Straying from reform path cost DAP support, says ex-Johor chief

DAP stalwart Dr Boo Cheng Hau says the party made a blunder by allowing PPBM to join PH and dominate the narratives.

PETALING JAYA: A DAP stalwart has criticised the party for its alleged lack of determination to stay on the reform path, saying the price has been a loss of support.

Dr Boo Cheng Hau, a former Johor DAP chief, told FMT he believed the party had lost support among both Malays and non-Malays, especially after the 14th general election.

“I would say we made a blunder of a golden opportunity to reform by allowing PPBM to join PH (Pakatan Harapan) and letting PPBM dominate the narratives,” he said. “It cost not only our Malay bases but also non-Malay bases.”

He said the party’s support among the Malays should have risen after it became part of the administration because it had ceased to become taboo, especially among Malays in urban and semi-urban areas, to back the party even as far back as during the campaign for the 12th general election.

However, some young party leaders were caught in a siege mentality and it made them believe DAP could not gain Malay support.
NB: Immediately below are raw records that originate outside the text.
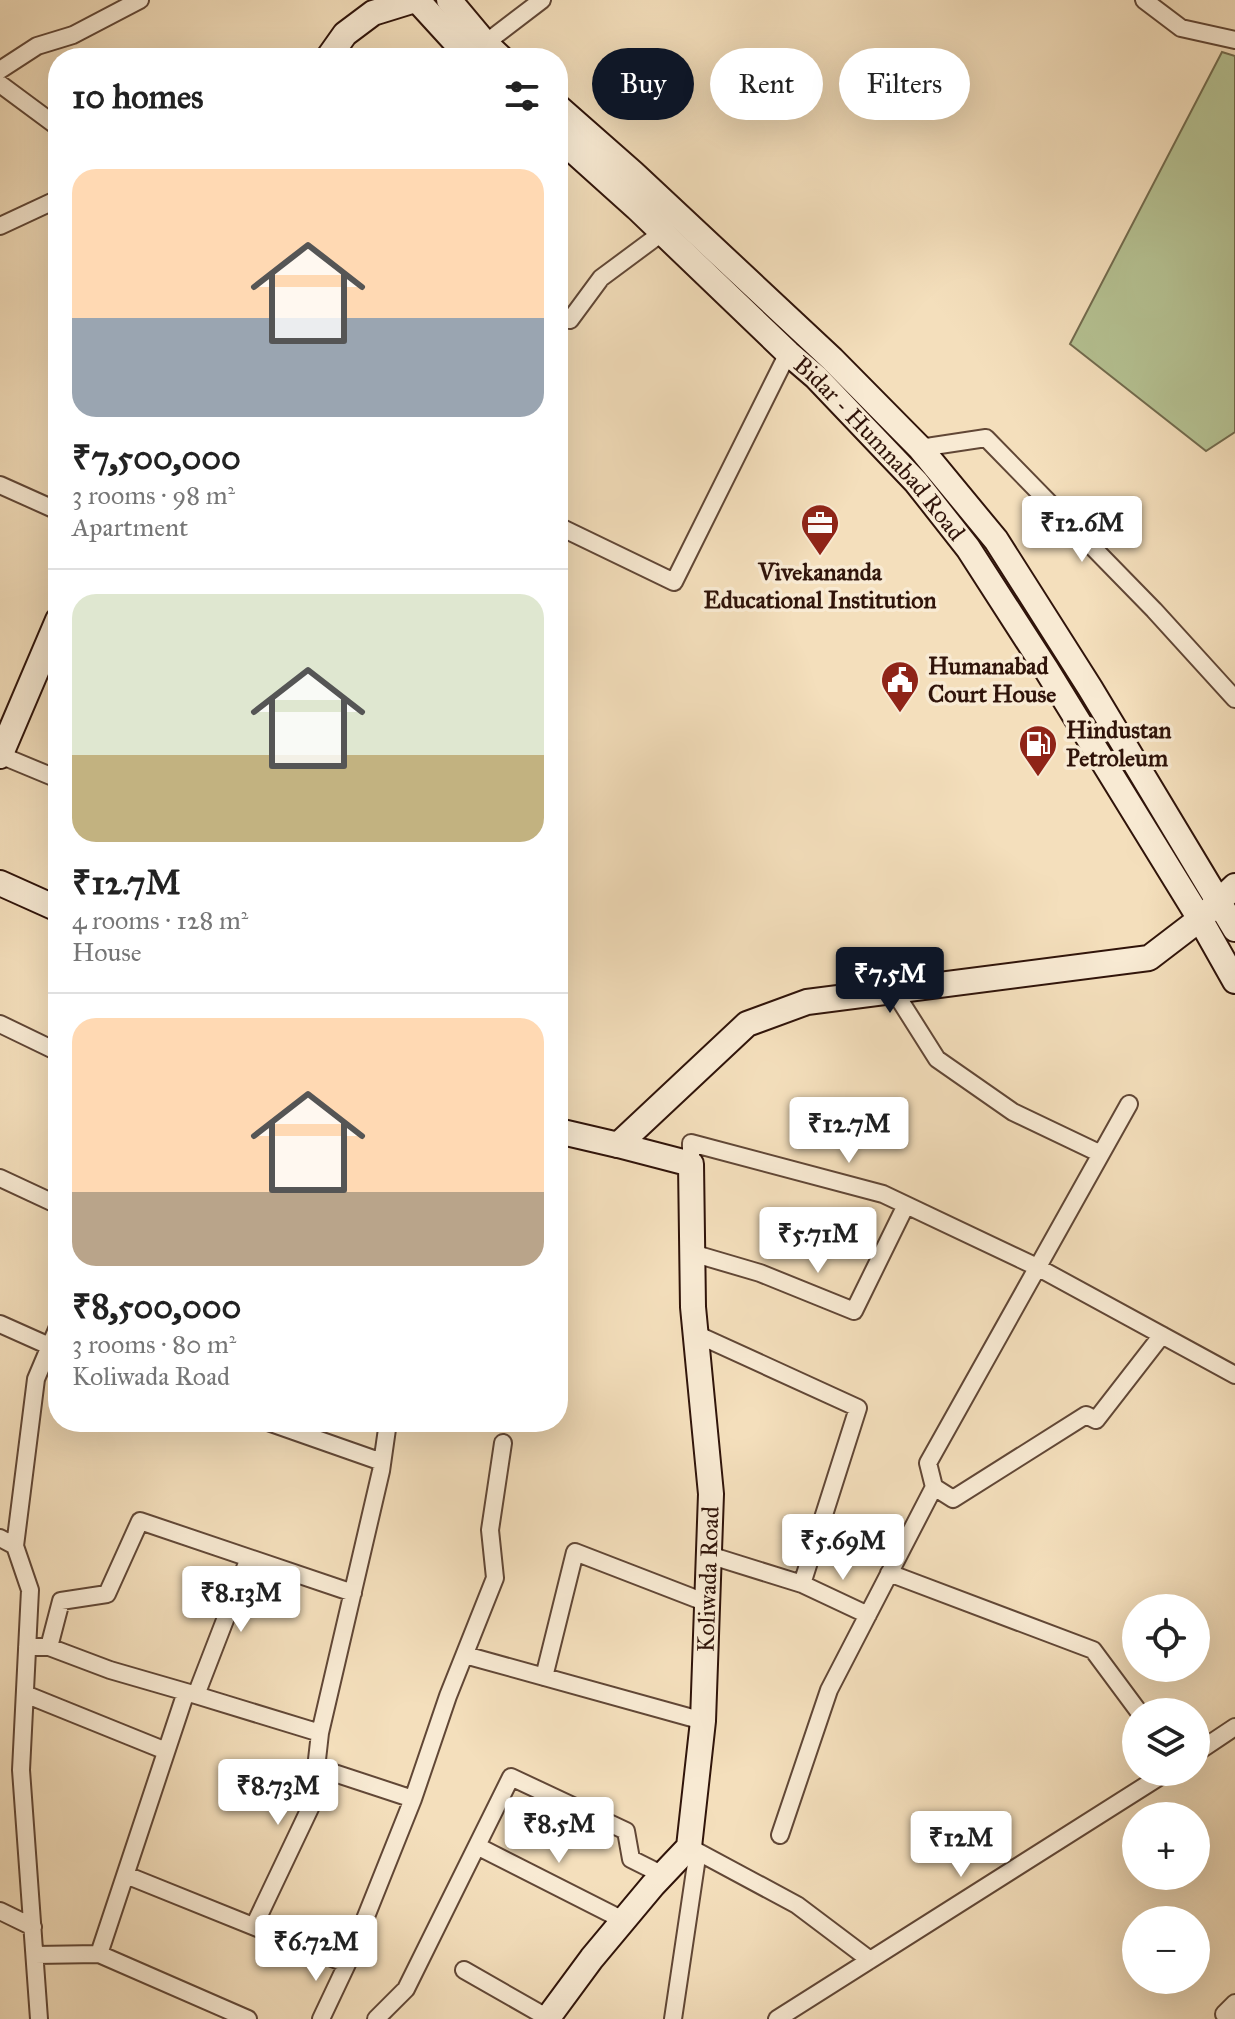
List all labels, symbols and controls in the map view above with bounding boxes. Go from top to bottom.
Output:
chip: Buy [592,48,694,120]
chip: Rent [710,48,823,120]
chip: Filters [839,48,970,120]
icon: filters [500,74,544,118]
text: 10 homes [72,76,203,117]
icon: home [236,221,380,365]
street label: Bidar - Humnabad Road [788,350,972,547]
text: ₹7,500,000 [72,437,241,478]
text: 3 rooms · 98 m² [72,479,235,511]
pin: ₹12.6M [1017,496,1147,564]
office icon: Vivekananda Educational Institution [799,502,841,557]
text: ₹12.6M [1040,506,1124,538]
text: Apartment [72,511,188,543]
place label: Vivekananda Educational Institution [704,557,936,615]
icon: home [236,646,380,790]
place label: Humanabad Court House [928,651,1056,709]
public building icon: Humanabad Court House [879,659,921,714]
place label: Hindustan Petroleum [1066,715,1172,773]
fuel station icon: Hindustan Petroleum [1017,723,1059,778]
text: ₹12.7M [72,862,181,903]
text: 4 rooms · 128 m² [72,904,248,936]
text: House [72,936,142,968]
pin: ₹7.5M [834,947,946,1015]
text: ₹7.5M [854,957,926,989]
icon: home [236,1070,380,1214]
pin: ₹12.7M [784,1097,914,1165]
text: ₹12.7M [807,1107,891,1139]
pin: ₹5.71M [753,1207,883,1275]
text: ₹5.71M [777,1217,859,1249]
text: ₹8,500,000 [72,1286,241,1327]
text: 3 rooms · 80 m² [72,1328,236,1360]
text: Koliwada Road [72,1360,230,1392]
street label: Koliwada Road [690,1506,726,1653]
pin: ₹5.69M [778,1514,908,1582]
text: ₹5.69M [800,1524,886,1556]
pin: ₹8.13M [176,1566,306,1634]
text: ₹8.13M [200,1576,282,1608]
map controls [1122,1594,1210,1994]
button: locate [1122,1594,1210,1682]
button: layers [1122,1698,1210,1786]
pin: ₹8.73M [213,1759,343,1827]
text: ₹8.73M [236,1769,320,1801]
pin: ₹8.5M [503,1797,615,1865]
button: + [1122,1802,1210,1890]
text: ₹8.5M [523,1807,595,1839]
pin: ₹12M [914,1811,1008,1879]
text: ₹12M [929,1821,993,1853]
button: − [1122,1906,1210,1994]
pin: ₹6.72M [251,1915,381,1983]
text: ₹6.72M [273,1925,359,1957]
This had “cost the party a great deal”, he said.

Former Johor DAP chief Dr Boo Cheng Hau.

Boo also spoke of the party being weakened by “unnecessary inflammatory issues” such as the PH government’s plan to introduce Jawi calligraphy in the Bahasa Melayu syllabus which, he said, was exploited by PAS and Umno to demonise DAP.
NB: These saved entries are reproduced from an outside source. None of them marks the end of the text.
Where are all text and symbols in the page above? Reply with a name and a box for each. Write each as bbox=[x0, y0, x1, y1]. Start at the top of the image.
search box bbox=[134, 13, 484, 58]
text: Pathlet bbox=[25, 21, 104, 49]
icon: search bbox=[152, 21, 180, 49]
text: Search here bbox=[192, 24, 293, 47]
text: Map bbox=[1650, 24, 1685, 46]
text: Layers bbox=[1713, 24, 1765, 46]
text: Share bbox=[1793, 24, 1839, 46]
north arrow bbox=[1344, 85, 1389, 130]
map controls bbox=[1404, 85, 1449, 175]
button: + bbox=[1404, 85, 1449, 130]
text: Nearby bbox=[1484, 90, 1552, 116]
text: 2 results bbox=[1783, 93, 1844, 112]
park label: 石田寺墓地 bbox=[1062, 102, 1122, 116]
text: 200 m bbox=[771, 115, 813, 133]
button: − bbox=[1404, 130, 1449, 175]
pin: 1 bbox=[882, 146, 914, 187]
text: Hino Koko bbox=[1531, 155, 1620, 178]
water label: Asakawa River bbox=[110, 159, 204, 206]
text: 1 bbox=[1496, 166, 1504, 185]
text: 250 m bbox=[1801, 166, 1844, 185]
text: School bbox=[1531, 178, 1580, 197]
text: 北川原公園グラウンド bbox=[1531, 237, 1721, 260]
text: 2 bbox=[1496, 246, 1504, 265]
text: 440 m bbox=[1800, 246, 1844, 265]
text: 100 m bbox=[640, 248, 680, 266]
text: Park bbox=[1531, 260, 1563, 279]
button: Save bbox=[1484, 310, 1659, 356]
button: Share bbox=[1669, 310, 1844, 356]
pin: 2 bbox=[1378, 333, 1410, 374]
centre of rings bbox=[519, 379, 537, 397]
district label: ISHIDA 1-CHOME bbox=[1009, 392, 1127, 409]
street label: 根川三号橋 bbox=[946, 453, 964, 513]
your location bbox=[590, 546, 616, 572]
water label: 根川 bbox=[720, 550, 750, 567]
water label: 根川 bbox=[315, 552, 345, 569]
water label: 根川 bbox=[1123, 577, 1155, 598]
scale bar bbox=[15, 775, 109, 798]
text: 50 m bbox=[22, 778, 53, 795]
On the possibility that loss of support had also been caused by controversial statements from the likes of “Superman” Hew Kuan Yau, he said the top leadership should have made the party’s official stand clear and should have prevented such figures from going on DAP’s campaign trail.

“It is sad that we have not made the organisation of the party and its campaigns more professional like a true government or government in waiting,” he said.

Boo said polarised approaches to please various racial groups backfired after PH won the election.

A party insider who asked not to be named disagreed, saying Malay support for DAP had been unchanged.

“DAP hasn’t lost its appeal,” she told FMT. “It’s still pretty much the same and may have even increased since the change of government from PH to Perikatan Nasional.”

However, the source also spoke of a recent amplification of attempts by “desperate politicians struggling for power” to demonise the party.

She said social media had sped up the spread of slander and misinformation.

Boo said the way forward for the party was to set up political training schools to educate members and leaders to prepare for the future.

“We have to recruit Malay and non-Malay members, preferably with no previous partisan affiliation, who have shown an ideological inclination for a progressive and multicultural Malaysia,” he said.

He also said the party had to stop being on the offensive against its enemies and former allies, noting that some DAP leaders had shown that they lacked tact.

“That not only irks long-term political foes and former allies turned new foes but also the rank and file of DAP and PH,” he said.

Two political analysts said they believed there had been a drop in Malay support for DAP and they attributed this to Umno and PAS propaganda.

Azmi Hassan of Universiti Teknologi Malaysia said the demonisation increased in intensity after DAP became part of the government. Umno and PAS gave out the message that government policies had become friendlier towards the Chinese community, he said.

“And when the Malays seemingly did not benefit from the policies, it was easy to blame the DAP and former finance minister Lim Guan Eng even when the policies had nothing to do with the ministry,” he said.

Oh Ei Sun, a fellow at the Singapore Institute of International Affairs, said Umno and PAS had been successful in painting DAP as chauvinistic.

At the same time, he said, the Malay electorate had lately become more conservative and more attracted to PAS and Umno.

He noted that the combined popular support for PAS and Umno was 75% in the 2018 polls and said this showed DAP had not made much of an impression among Malay voters.

Malay support for DAP had “remained very small”, he added.